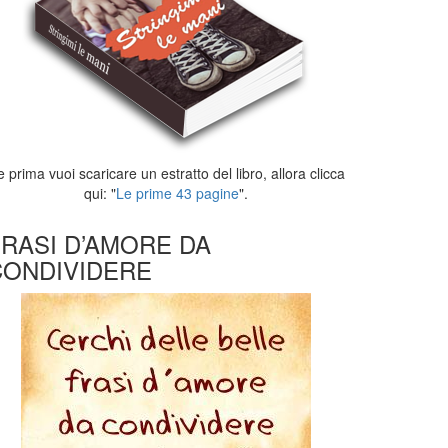
 prima vuoi scaricare un estratto del libro, allora clicca
qui: "
Le prime 43 pagine
".
FRASI D’AMORE DA
CONDIVIDERE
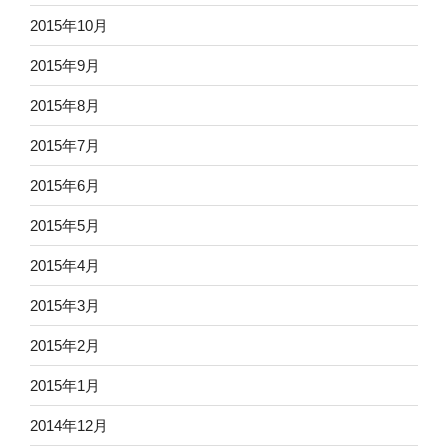
2015年10月
2015年9月
2015年8月
2015年7月
2015年6月
2015年5月
2015年4月
2015年3月
2015年2月
2015年1月
2014年12月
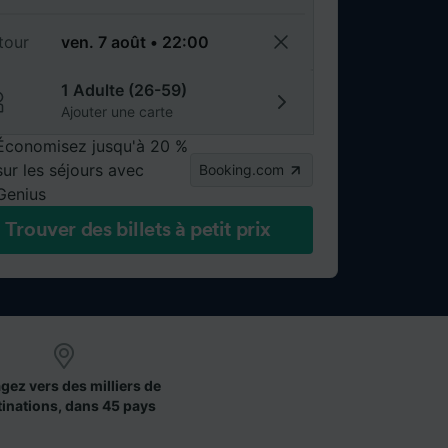
tour
1 Adulte (26-59)
Ajouter une carte
Économisez jusqu'à 20 %
sur les séjours avec
Booking.com
Genius
Trouver des billets à petit prix
gez vers des milliers de
tinations, dans 45 pays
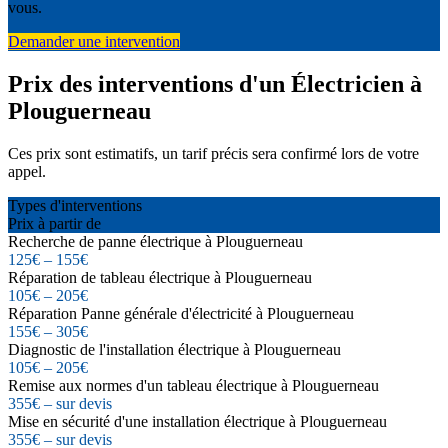
vous.
Demander une intervention
Prix des interventions d'un Électricien à
Plouguerneau
Ces prix sont estimatifs, un tarif précis sera confirmé lors de votre
appel.
Types d'interventions
Prix à partir de
Recherche de panne électrique à Plouguerneau
125€ – 155€
Réparation de tableau électrique à Plouguerneau
105€ – 205€
Réparation Panne générale d'électricité à Plouguerneau
155€ – 305€
Diagnostic de l'installation électrique à Plouguerneau
105€ – 205€
Remise aux normes d'un tableau électrique à Plouguerneau
355€ – sur devis
Mise en sécurité d'une installation électrique à Plouguerneau
355€ – sur devis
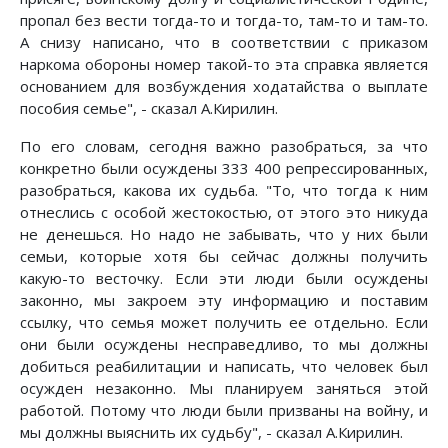
пропал без вести тогда-то и тогда-то, там-то и там-то.
А снизу написано, что в соответствии с приказом
наркома обороны номер такой-то эта справка является
основанием для возбуждения ходатайства о выплате
пособия семье", - сказал А.Кирилин.
По его словам, сегодня важно разобраться, за что
конкретно были осуждены 333 400 репрессированных,
разобраться, какова их судьба. "То, что тогда к ним
отнеслись с особой жестокостью, от этого это никуда
не денешься. Но надо не забывать, что у них были
семьи, которые хотя бы сейчас должны получить
какую-то весточку. Если эти люди были осуждены
законно, мы закроем эту информацию и поставим
ссылку, что семья может получить ее отдельно. Если
они были осуждены несправедливо, то мы должны
добиться реабилитации и написать, что человек был
осужден незаконно. Мы планируем заняться этой
работой. Потому что люди были призваны на войну, и
мы должны выяснить их судьбу", - сказал А.Кирилин.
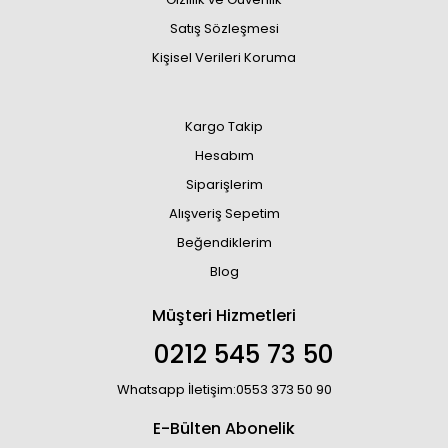
Satış Sözleşmesi
Kişisel Verileri Koruma
Kargo Takip
Hesabım
Siparişlerim
Alışveriş Sepetim
Beğendiklerim
Blog
Müşteri Hizmetleri
0212 545 73 50
Whatsapp İletişim:0553 373 50 90
E-Bülten Abonelik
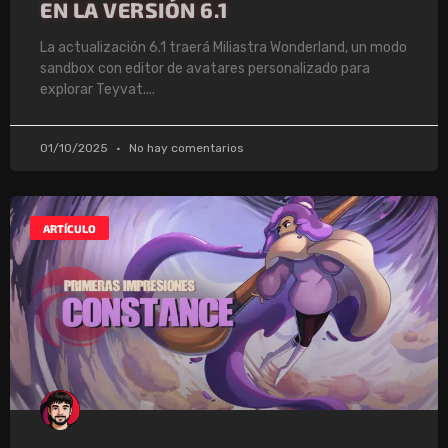
EN LA VERSIÓN 6.1
La actualización 6.1 traerá Miliastra Wonderland, un modo
sandbox con editor de avatares personalizado para
explorar Teyvat.
01/10/2025
No hay comentarios
ARTÍCULO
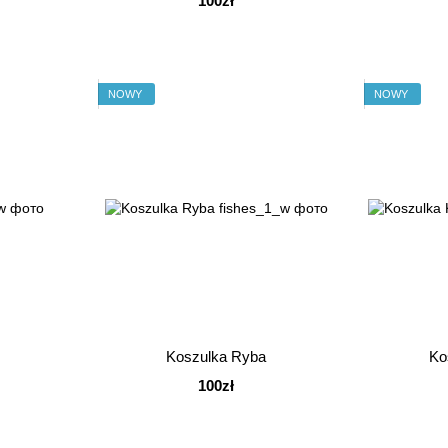
100zł
NOWY
NOWY
Koszulka Ryba
Ko
100zł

....

**Exercise details:** Scan the entries above for the word "тогда", then copy every line in which it occurs.

**Exercise result:**
пропал без вести тогда-то и тогда-то, там-то и там-то.
разобраться, какова их судьба. "То, что тогда к ним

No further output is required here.